Ford is bringing experienced engineers—including former employees—back into the company after finding that its artificial intelligence and automated quality-control systems did not deliver the results it had hoped for. The automaker says the return of human expertise is already producing positive outcomes, helping it secure the top position among mainstream brands in the latest JD Power Initial Quality Survey while also lowering costs.
According to a Bloomberg report, Ford has rehired about 350 veteran engineers over the last three years, including former staff and specialists from supplier firms, after discovering that its AI-driven and automated quality systems were unable to meet expectations.
Company executives acknowledged that Ford had become too dependent on automation and had underestimated the value of decades of engineering knowledge accumulated by employees who had worked on multiple generations of vehicles.
Charles Poon, Ford’s vice-president of vehicle hardware engineering, said the company had placed too much confidence in AI’s capabilities.
“We mistakenly believed that simply introducing artificial intelligence and feeding it design requirements would automatically result in a high-quality product,” Poon told Bloomberg. While describing AI as a powerful tool, he stressed that its effectiveness depends entirely on the quality of the information used to train it.
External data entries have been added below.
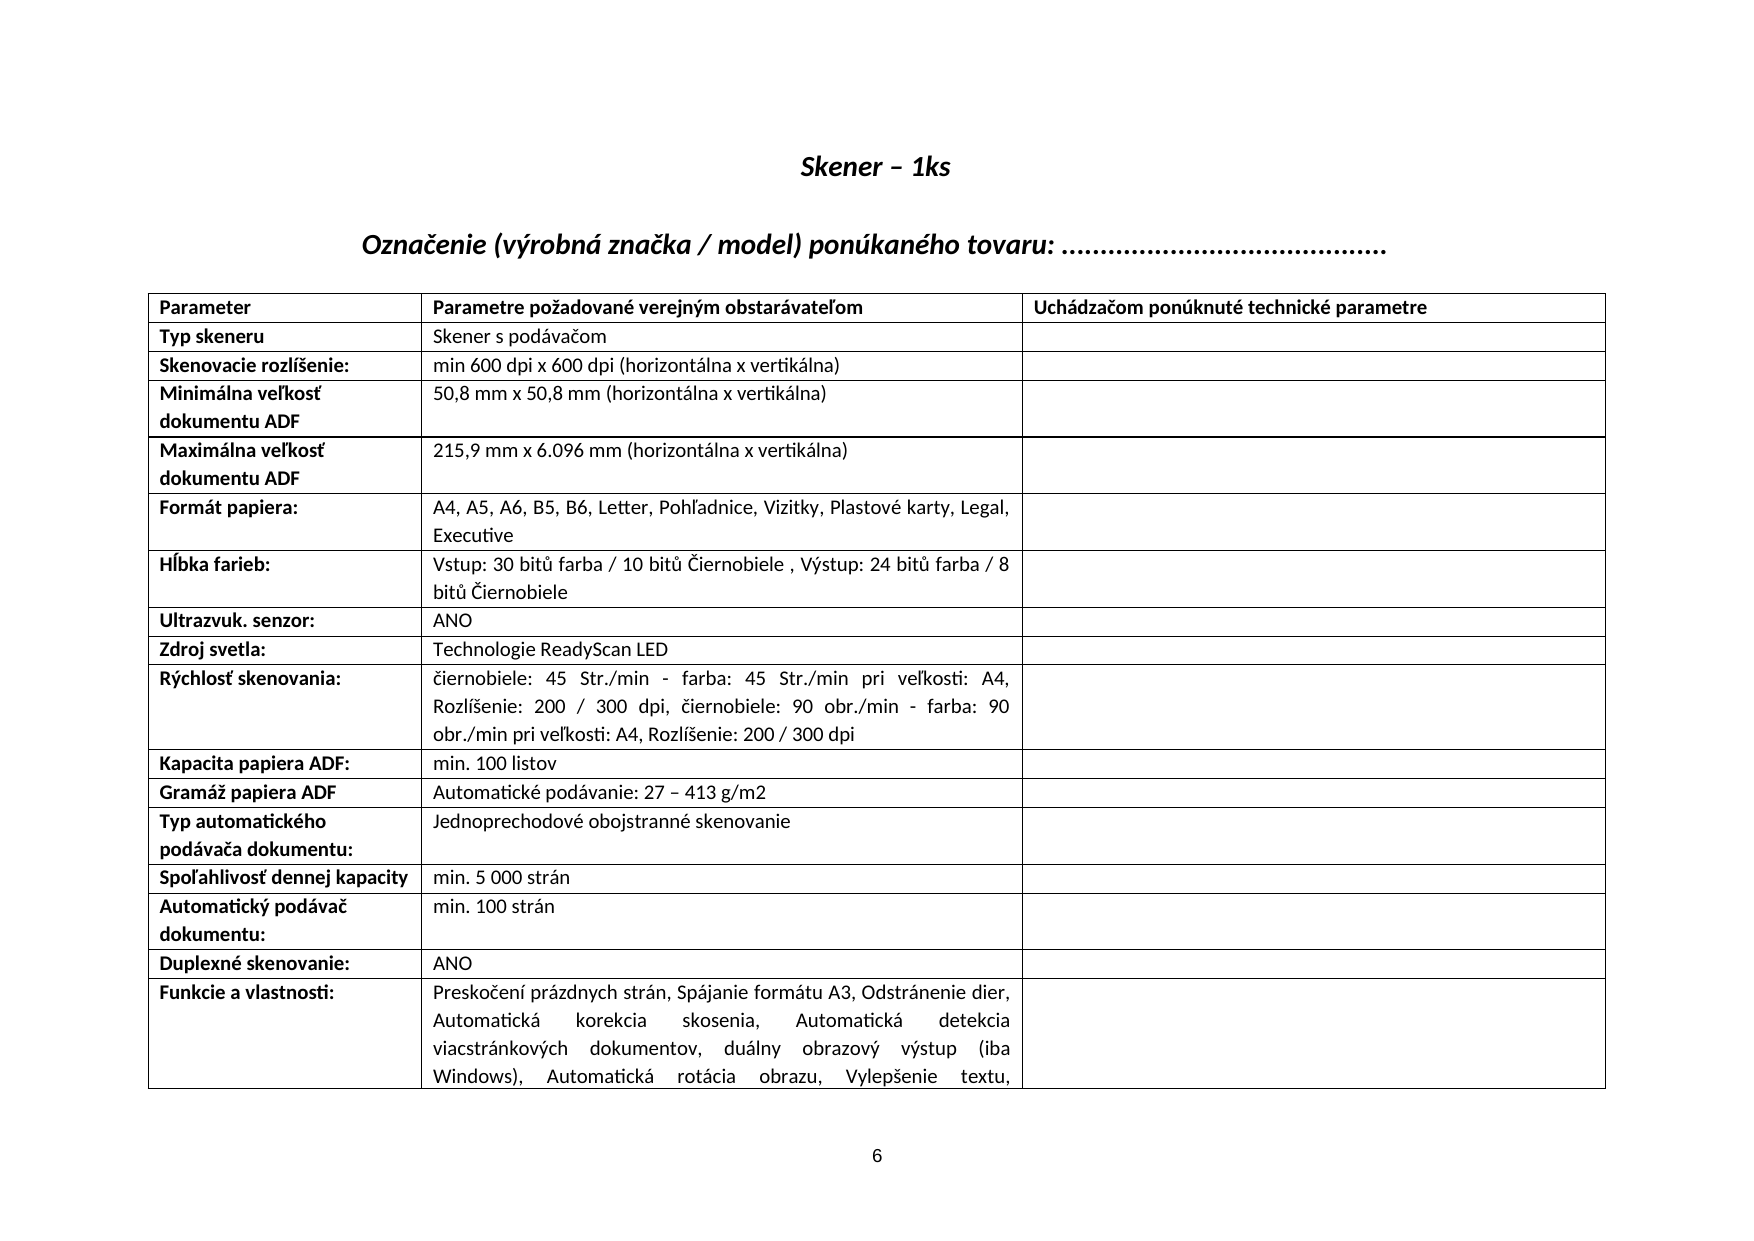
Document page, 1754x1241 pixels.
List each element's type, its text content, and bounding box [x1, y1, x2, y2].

table_cell min. 100 listov [422, 750, 1022, 778]
table_cell min. 5 000 strán [422, 865, 1022, 892]
table_cell [1023, 381, 1605, 436]
table_cell Funkcie a vlastnosti: [149, 979, 421, 1088]
table_cell [1023, 808, 1605, 863]
table_cell Ultrazvuk. senzor: [149, 608, 421, 636]
table_cell Spoľahlivosť dennej kapacity [149, 865, 421, 892]
table_cell [1023, 865, 1605, 892]
text Označenie (výrobná značka / model) ponúkaného tovaru: .......................................... [148, 226, 1606, 262]
table_cell Duplexné skenovanie: [149, 950, 421, 978]
table_cell 50,8 mm x 50,8 mm (horizontálna x vertikálna) [422, 381, 1022, 436]
table_cell Zdroj svetla: [149, 637, 421, 664]
table_cell Typ automatického podávača dokumentu: [149, 808, 421, 863]
table_cell ANO [422, 950, 1022, 978]
table_header Parametre požadované verejným obstarávateľom [422, 294, 1022, 322]
table_cell Formát papiera: [149, 494, 421, 550]
table_cell Rýchlosť skenovania: [149, 665, 421, 749]
table_cell Hĺbka farieb: [149, 551, 421, 607]
table_cell Skener s podávačom [422, 323, 1022, 351]
table_header Parameter [149, 294, 421, 322]
table_cell [1023, 779, 1605, 807]
table_cell Vstup: 30 bitů farba / 10 bitů Čiernobiele , Výstup: 24 bitů farba / 8 bitů Čiernobiele [422, 551, 1022, 607]
table_cell Automatické podávanie: 27 – 413 g/m2 [422, 779, 1022, 807]
table_cell min 600 dpi x 600 dpi (horizontálna x vertikálna) [422, 352, 1022, 379]
table_cell [1023, 637, 1605, 664]
table_cell ANO [422, 608, 1022, 636]
table_header Uchádzačom ponúknuté technické parametre [1023, 294, 1605, 322]
table_cell [1023, 551, 1605, 607]
table_cell [1023, 438, 1605, 493]
text Skener – 1ks [148, 148, 1606, 183]
table_cell [1023, 608, 1605, 636]
table_cell Technologie ReadyScan LED [422, 637, 1022, 664]
table_cell Gramáž papiera ADF [149, 779, 421, 807]
table_cell Maximálna veľkosť dokumentu ADF [149, 438, 421, 493]
table_cell Minimálna veľkosť dokumentu ADF [149, 381, 421, 436]
table_cell [1023, 750, 1605, 778]
table_cell [1023, 950, 1605, 978]
table_cell čiernobiele: 45 Str./min - farba: 45 Str./min pri veľkosti: A4, Rozlíšenie: 200 / 300 dpi, čiernobiele: 90 obr./min - farba: 90 obr./min pri veľkosti: A4, Rozlíšenie: 200 / 300 dpi [422, 665, 1022, 749]
table_cell Jednoprechodové obojstranné skenovanie [422, 808, 1022, 863]
table_cell [1023, 894, 1605, 949]
table_cell [1023, 352, 1605, 379]
table_cell 215,9 mm x 6.096 mm (horizontálna x vertikálna) [422, 438, 1022, 493]
table_cell [1023, 979, 1605, 1088]
table_cell A4, A5, A6, B5, B6, Letter, Pohľadnice, Vizitky, Plastové karty, Legal, Executive [422, 494, 1022, 550]
table_cell Automatický podávač dokumentu: [149, 894, 421, 949]
table_cell [1023, 494, 1605, 550]
table_cell Kapacita papiera ADF: [149, 750, 421, 778]
table_cell Skenovacie rozlíšenie: [149, 352, 421, 379]
table_cell [1023, 323, 1605, 351]
table_cell min. 100 strán [422, 894, 1022, 949]
table_cell Typ skeneru [149, 323, 421, 351]
table_cell [1023, 665, 1605, 749]
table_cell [422, 979, 1022, 1088]
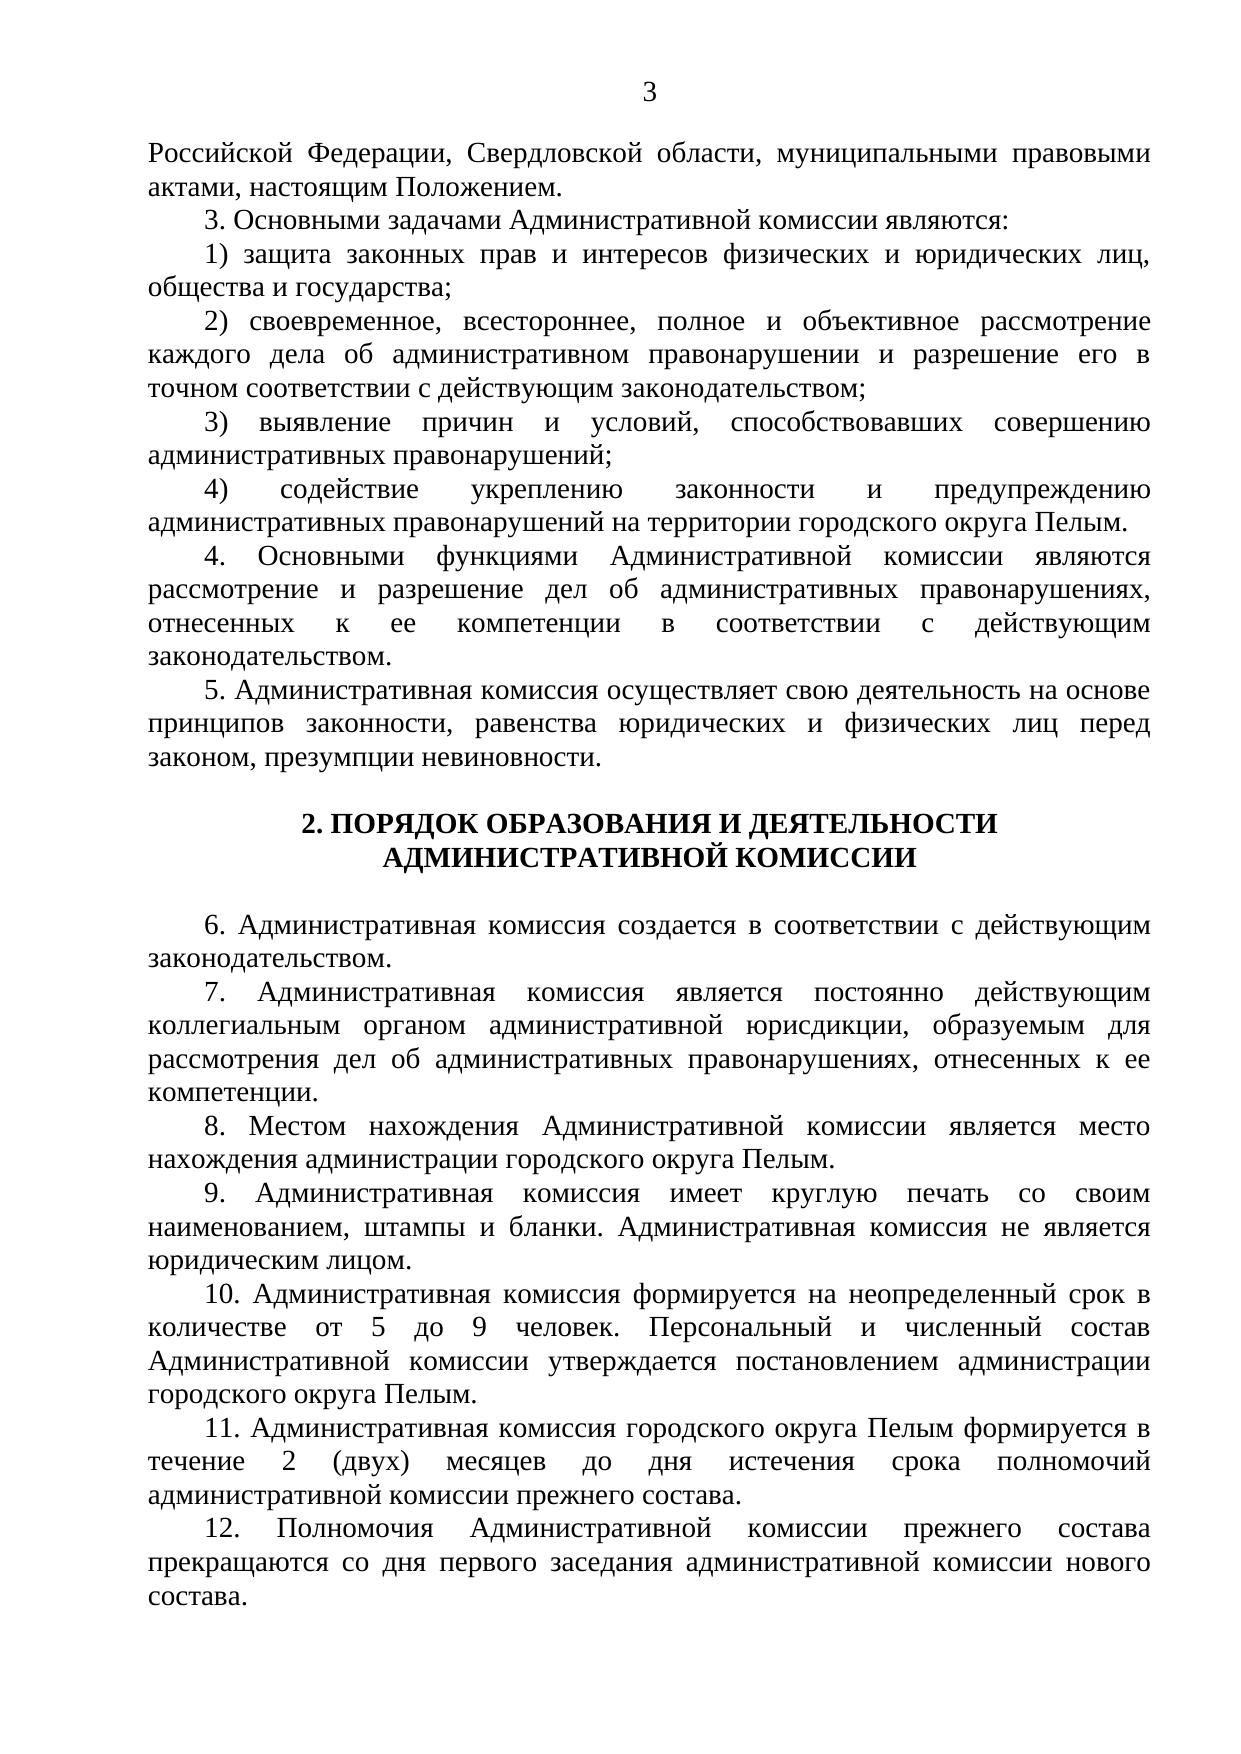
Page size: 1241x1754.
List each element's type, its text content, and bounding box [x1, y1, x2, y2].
Poon noted that Ford had failed to adequately preserve the expertise of many seasoned engineers before they left the company. Consequently, the AI systems lacked the practical, real-world knowledge necessary to identify potential issues early in the vehicle development process.
To bridge that gap, Ford brought back more than 350 experienced engineers. Internally known as “gray beard” engineers, these veterans are now mentoring younger staff, helping improve AI training and identifying quality concerns before they reach the manufacturing stage.
Ford chief operating officer Kumar Galhotra said the company had increasingly depended on automated quality systems without achieving the desired outcomes. He described the returning engineers as central to Ford’s quality-improvement efforts, leading mandatory quality reviews and helping shift the company’s approach from fixing defects after they emerge to preventing them from occurring in the first place.
“We’re moving away from a find-and-fix approach toward preventing issues before they happen,” Galhotra said. “Instead of dwelling on problems, we need to focus on solving them.”
The company’s changes go beyond hardware engineering. Ford said its software, manufacturing and supply-chain teams now collaborate much more closely to identify problems earlier in the development process. It has also established a dedicated 40-member software quality assurance team to improve software reliability before vehicles are delivered to customers.
Ford Is Not Abandoning AI
Despite the renewed emphasis on human expertise, Ford says it is not moving away from artificial intelligence. Instead, the company is seeking to make its AI systems more effective by training them with better data and insights from experienced engineers.
Ford said it has introduced more than 100,000 AI-powered validation tests aimed at detecting edge cases and stress-testing vehicle software across a broad range of operating conditions.